家の中にいると寒々とするが、しばらく日を浴びていると暑いくらいになる。

「日向ぼこ 百まで生くる 顔ばかり」(杉山 豊女)

並んで日向ぼっこする老人ホームを連想させる句だが、高齢化社会を考えると笑えない。

「ひとの釣る 浮子(うき)見て旅の 日向ぼこ」(山口 いさを)

風景が目に浮かぶ一コマである。

タンポポ咲く

たんぽぽ まだ1月末だというのにタンポポが咲いているのを見つけました。

南向きの緩斜面という立地条件が良い場所なのでしょうか。

タンポポ(蒲公英)の若葉は食べることができるらしいですよ。
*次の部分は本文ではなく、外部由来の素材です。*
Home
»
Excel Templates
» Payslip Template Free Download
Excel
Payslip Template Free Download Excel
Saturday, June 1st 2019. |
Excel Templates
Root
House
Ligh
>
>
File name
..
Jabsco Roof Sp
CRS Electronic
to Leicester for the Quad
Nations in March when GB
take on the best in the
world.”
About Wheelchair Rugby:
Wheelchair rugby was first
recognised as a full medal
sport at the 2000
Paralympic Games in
根も薬用となるという。


「蒲公英に 寝て見る空の 広さかな」
長谷川 零余子)

やはり、タンポポは春を象徴する花です。
若草の上に寝そべり青空を眺める様は、幼いころの思い出がよみがえる気がします。


「たんぽぽや 日はいつまでも 大空に」(中村 汀女)

まだまだ寒い日々ですが、日も長くなりはじめ春の予感を感じさせる頃でもあります。何となく心がうきうき、穏やかな気分にさせてくれるのがこれからの季節。

「出たがりの 靴を磨いて たんぽぽ野」星野 和子)

弁当を持って、春野の山に出掛けた頃がなつかしい。